Plaque sur les bureaux de l’Agence russe antidopage, à Moscou. / Maxim Shemetov / REUTERS

Cette fois, sera-ce la bonne ? Une équipe d’experts doit se rendre mercredi 9 janvier à Moscou pour récupérer des données techniques de son laboratoire antidopage, a annoncé lundi l’Agence mondiale antidopage (AMA) dans un communiqué. Une première mission s’y était rendue le 17 décembre mais avait dû quitter Moscou les mains vides, au motif que l’équipement technique devant permettre l’extraction des données n’était pas « conforme à la législation russe ». Ces informations, si elles n’ont pas été manipulées par la Russie, pourraient permettre d’identifier des dizaines d’athlètes russes dopés ces dernières années.

En autorisant une nouvelle mission, la Russie espère échapper à une nouvelle déclaration de non-conformité par l’AMA, un statut dont son organisation antidopage, Rusada, était sortie en septembre. L’AMA avait alors requis de récupérer ces données avant le 31 décembre. Le 1er janvier, le président du gendarme de la lutte antidopage dans le monde, Craig Reedie, s’était dit « extrêmement déçu » du non-respect par la Russie de ce délai. Mais aucune réunion d’urgence n’avait été convoquée.

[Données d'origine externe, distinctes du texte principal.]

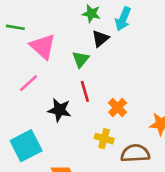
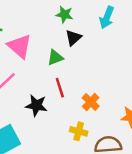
cyan arrow: (123, 19) -> (107, 17), moved
green triangle: (81, 59) -> (55, 58), turned 30

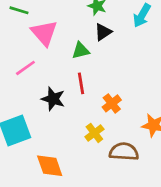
yellow cross: (79, 131) -> (94, 133), turned 30

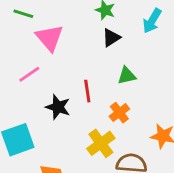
green triangle: (81, 51) -> (127, 76), moved
yellow cross: (94, 133) -> (101, 143), size x1.4

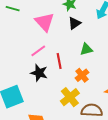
pink triangle: (49, 38) -> (44, 22), moved
pink line: (29, 74) -> (38, 51), moved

Comme prévu, ce sont les 14 et 15 janvier que se réunira le comité de révision de la conformité (CRC), organe indépendant de l’AMA chargé d’émettre une recommandation sur le statut de la Russie.

Plusieurs acteurs majeurs de la lutte antidopage, comme l’ancien directeur général de l’AMA David Howman, dans les colonnes du Monde, ou la vice-présidente de l’instance, Linda Helleland, à la BBC, ont appelé la semaine dernière à une réunion immédiate, par téléconférence, de la CRC, pour recommander une suspension de la Russie. En vain.

L’AMA agira « sur la base du non-respect de la date limite »

Dans le communiqué de l’AMA, Craig Reedie, souvent accusé de se montrer trop conciliant vis-à-vis de la Russie, adopte cette fois un ton martial :

« Nous continuons d’agir sur la base du non-respect de la date limite du 31 décembre, avec toutes les conséquences que cela pourrait avoir. La mission de cette semaine à Moscou n’a pas à voir uniquement avec la poursuite du processus et le fait de créer un précédent. Si la mission réussit à ramener ces données, cela mettra fin à une longue impasse et mènera potentiellement à l’ouverture de nombreuses procédures (pour dopage, N.D.L.R.). Toutefois, à court terme, le comité exécutif se réunira pour savoir si Rusada doit conserver son statut de conformité au code, en compagnie des organisations antidopage des autres grandes nations sportives. »

Le directeur du CRC, l’avocat britannique Jonathan Taylor, peu suspect de complaisance vis-à-vis de la Russie, fait quant à lui cette déclaration sibylline :

« Quand le Standard international pour la conformité au code (ISCCS) a été rédigé, toutes les parties prenantes étaient soucieuses de faire en sorte que la déclaration de non-conformité soit un ultime recours, qui ne soit pris qu’une fois que le signataire a raté toutes les opportunités de se mettre en conformité. (…) Le CRC reçoit régulièrement avant ses réunions les dernières informations disponibles de la part des signataires, qui peuvent démontrer ou non la mise en conformité. Il traitera cette affaire de la même manière (…) et fera sa recommandation au comité exécutif de l’AMA de manière strictement indépendante et sans aucune influence extérieure, comme toujours. »

Rendez-vous devant le TAS ?

En septembre, le CRC avait déjà été critiqué pour avoir accepté de déclarer Rusada à nouveau conforme, bien que deux conditions critiques pour sa réintégration n’aient pas été remplies.

Jonathan Taylor, dans une lettre ouverte publiée vendredi 4 janvier, arguait de l’importance de respecter tous les délais prévus initialement pour ne pas être pris en défaut par les avocats de la Russie.

L’issue de cette querelle pourrait en effet être jugée par le Tribunal arbitral du sport : si Rusada est jugée non-conforme, elle pourrait faire appel de la décision devant cette instance d’arbitrage.

Une déclaration de non-conformité pourrait avoir des conséquences graves pour le sport russe, pouvant aller jusqu’à la non-participation de ses athlètes aux prochains Jeux olympiques de Tokyo ; même si les textes prévoient que des sportifs puissent concourir sous drapeau neutre, comme ce fut déjà le cas des Russes lors des JO d’hiver de Pyeongchang en 2018.